Barbara Barwise wrote the following for her famous Ghost Stories lecture at the Nonantum.

“Over the years the Samuel Lewis House has undergone extensive renovations. One owner told of the sheet rocker who was hired to work nights alone on the second floor. One night the worker set up his spotlights and began working when a woman’s shadow appeared on the wall before him. As he watched, the shadow moved slowly across the wall. The worker packed up his tools and left. The following day he returned the house key to the contractor, refused to be paid or to ever return to the house. One summer evening, the concerned owner set a tape recorder in an upstairs room and reported that in addition to the usual night time noises of traffic and the like, the sound of a thump can clearly be heard, much as if a hobbled person was walking through the house. At Prelude an electric candle is placed in each window. After the Christmas season and the owner and family have returned to their winter home, the key holder goes through the house turning off the bulbs in each candle. One evening, when driving by the house, she noticed one of the candles relit. Entering the house, this time she unplugged the candle. Several days later the candle was once again seen shining brightly in the window.”
Maine Street and North Street were laid out in the 1750s but straightened and extended in 1805. Here is a copy I got from the Registry of Deeds. Samuel Lewis already had a cabinetmakers shop on Maine Street.
Pages from Samuel Lewis’ ledger in the collection of the Kennebunkport Historical Society. The coffin Lewis built for Mr. Bickford cost $3.50 to make on September 26, 1802. The coffin he made for Capt. Eliphalet Perkins cost $13 to make on September 7, 1802. Maybe the more expensive coffin had a glass top.
Barbara Barwise wrote the following for her famous Ghost stories lecture at the Nonantum.

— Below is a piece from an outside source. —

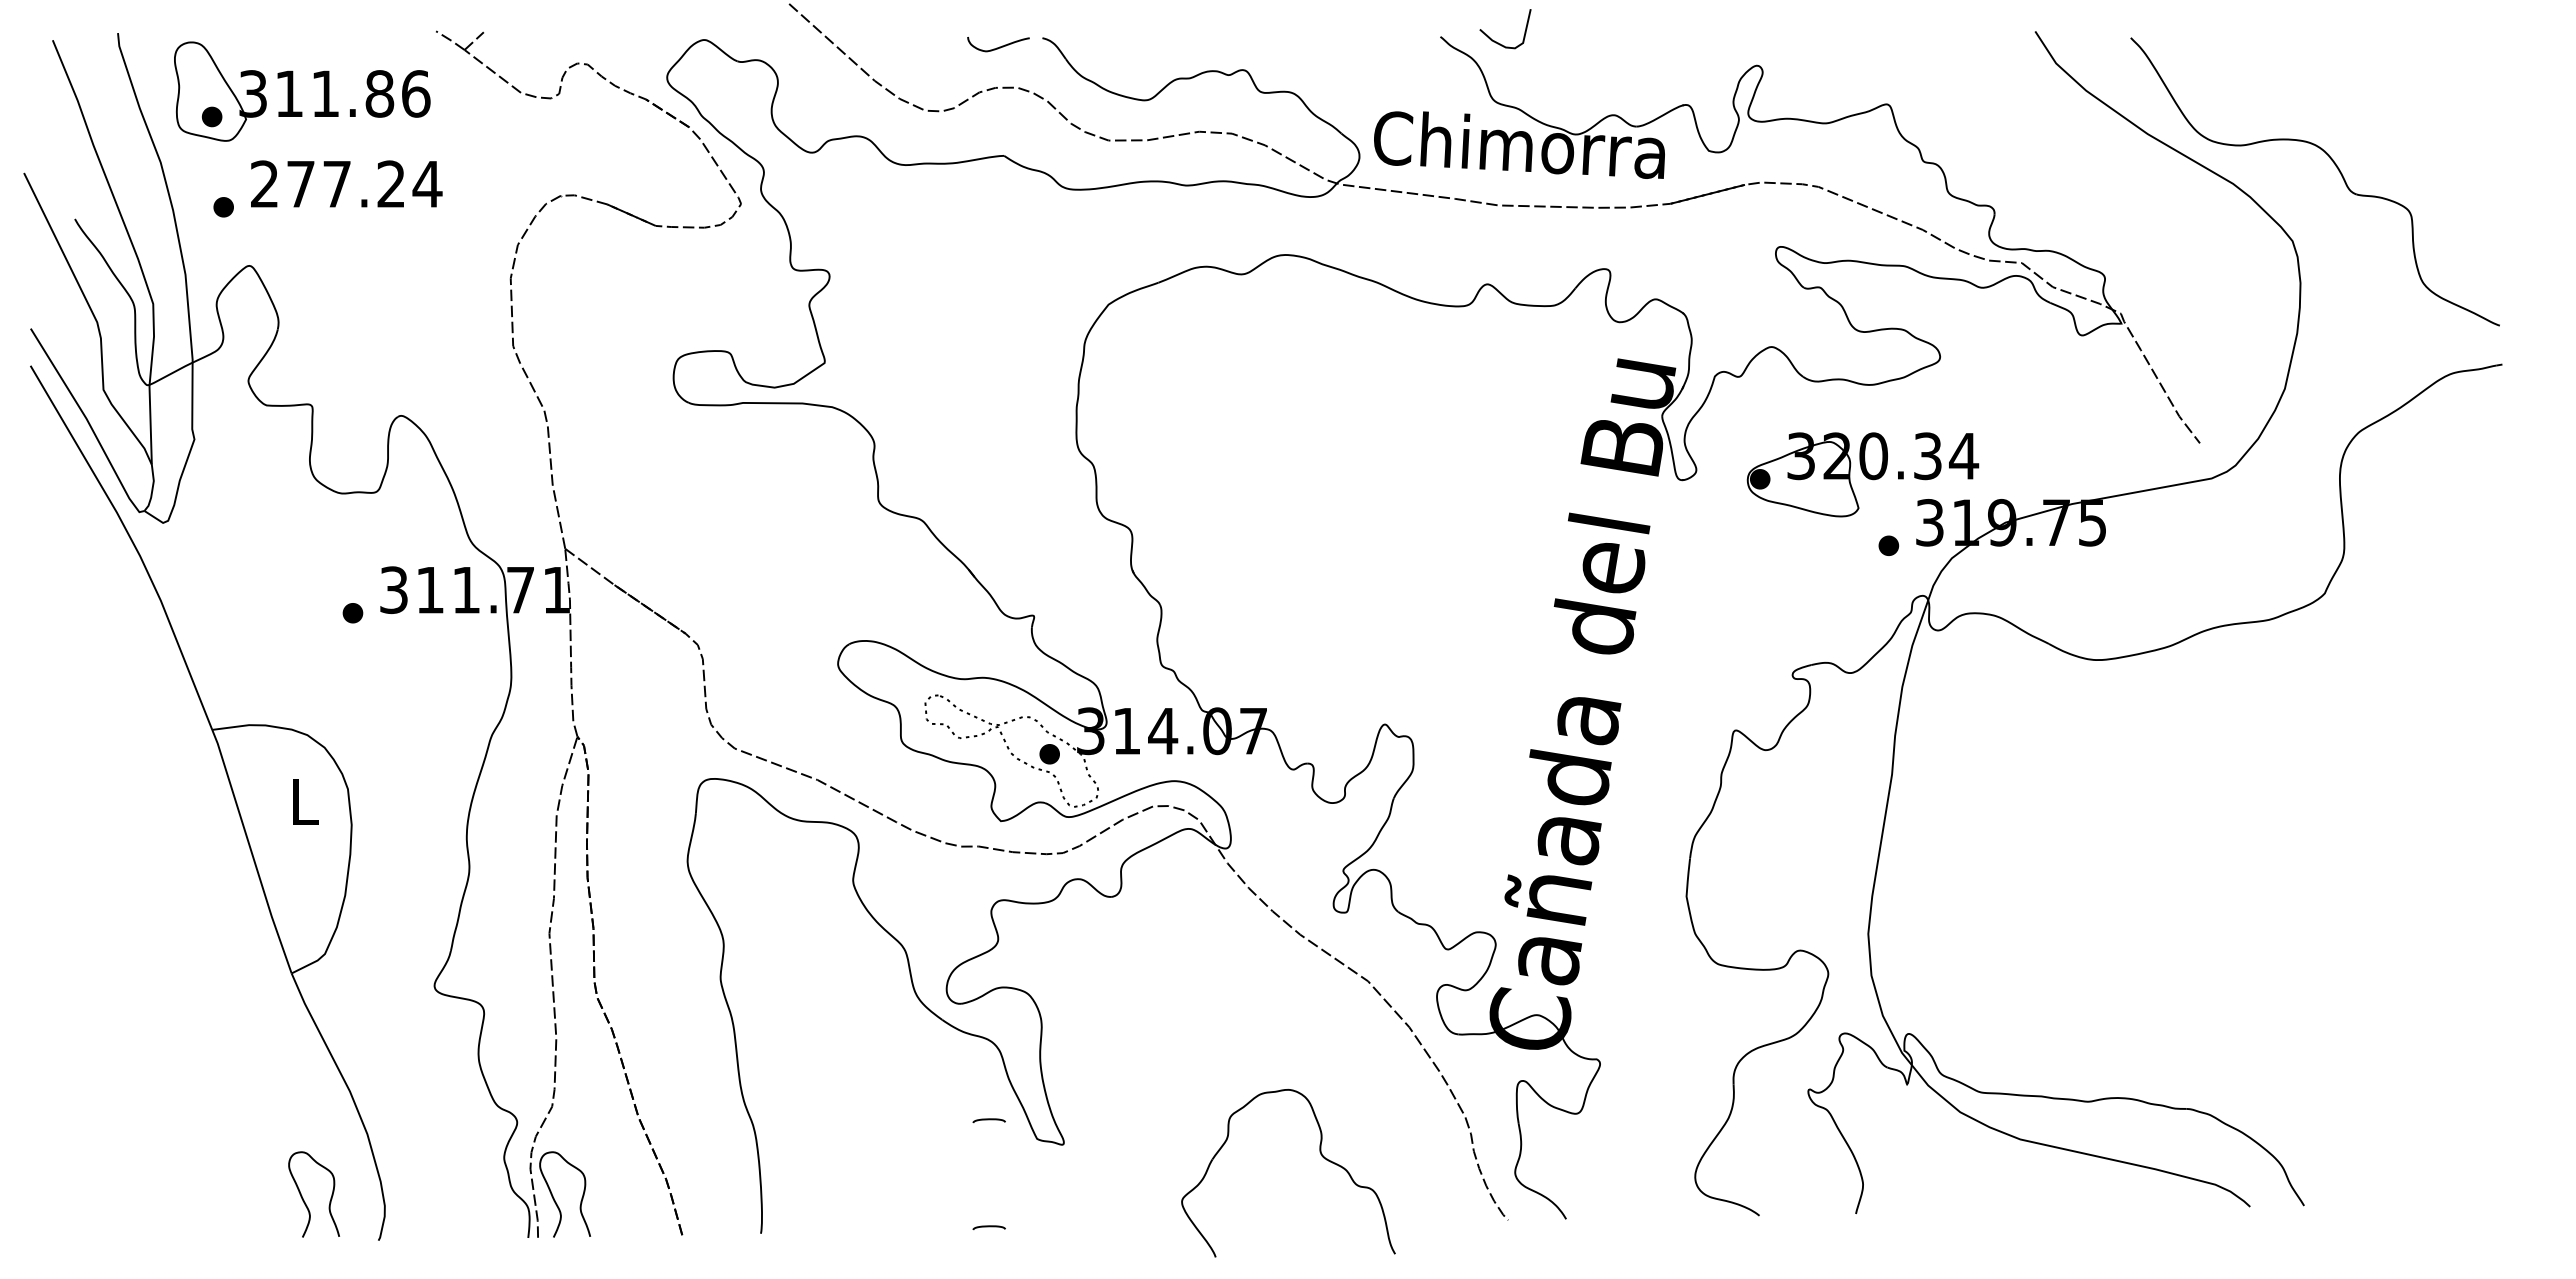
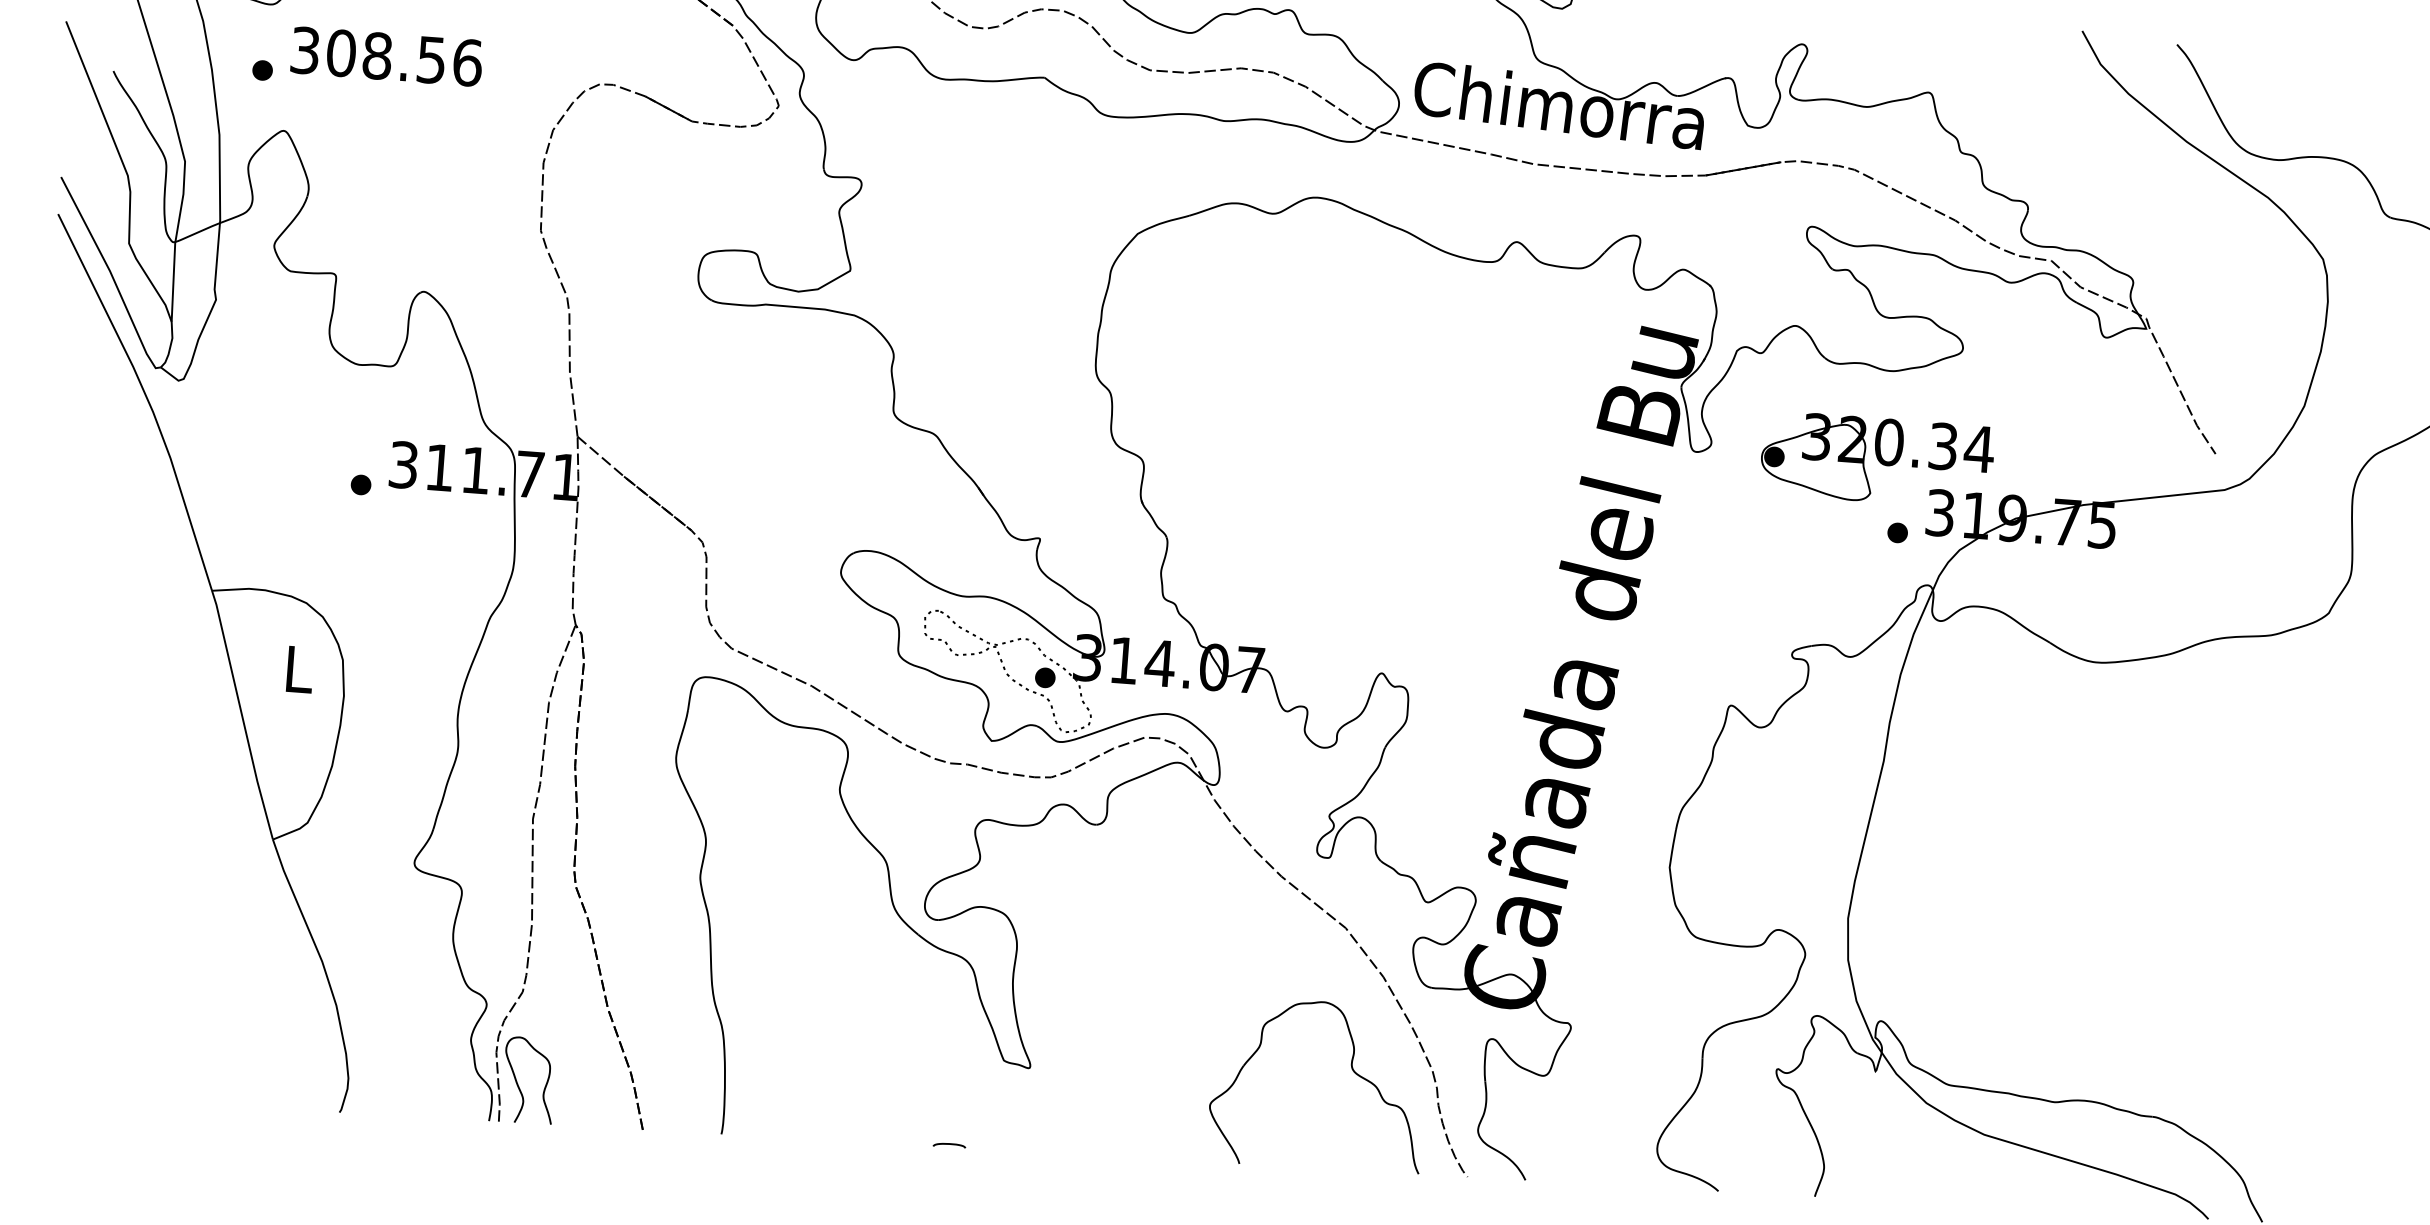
text: (346, 184) -> (386, 56), 277.24 -> 308.56
curve: (988, 1120) -> (956, 1038), removed
part: (1321, 1156) -> (1352, 1071), moved
curve: (303, 1198) -> (267, 1064), removed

“Our ghostly visits begin at the Gideon Merrill House on the River Road, once home to Robert Currier, owner of the Kennebunkport Playhouse. It was Currier who, although he claimed never to have seen them, helped name the two resident ghosts Ned and Nellie. According to legend it was Mrs. Kenneth Roberts, Anna, who first called the two apparitions to Currier’s attention. Nellie was often spotted wandering through the house. Those who saw her, and they were many, said she was dressed as either a Quaker or perhaps a Shaker. Some visitors reported that they saw Nellie at their bedside or on the stairway, always clothed in her gray dress with the wide, white collar. One overnight guest told of waking to a white and glowing light in her room and witnessed a lovely lady dressed as a Quaker. A non-believer, who often stayed at the house, explained the sounds as the normal creaks of an old building, birds in the attic and mice in the walls that was UNTIL one evening when she drove up to the unoccupied house and thought she saw a flickering light in the attic as if a candle was burning. Leaving quickly she met her friend in town and together they returned to the house. Entering they found everything in order, except for the candle stub lying on the attic floor.

Currier’s sister, Jane Morgan, has been quoted as saying that she often heard thumping sounds and the opening and closing of doors. And although Nellie seemed, to those who saw her, a quiet and happy apparition Ned appeared to be sad and looking for someone or something. Darryl DiShurley once lived at the house and reported seeing a woman, dressed as a Quaker, looking from an attic window. The woman once joined Darryl in the music room, where she sat quietly in a chair near the door before she disappeared. While sleeping in the front bedroom, one warm summer night, DiShurley was awakened with the feeling of someone entering one bedroom door, circling the bed and leaving by another door. The overwhelming feeling of a presence had invaded the room.

Samuel Lewis, at one time the local coffin builder who specialized in coffins with glass tops, lived in this house until 1838.”
Before he died in 1857, Samual Lewis told diarist Andrew Walker he had made 2500 coffins since moving to Arundel in 1801.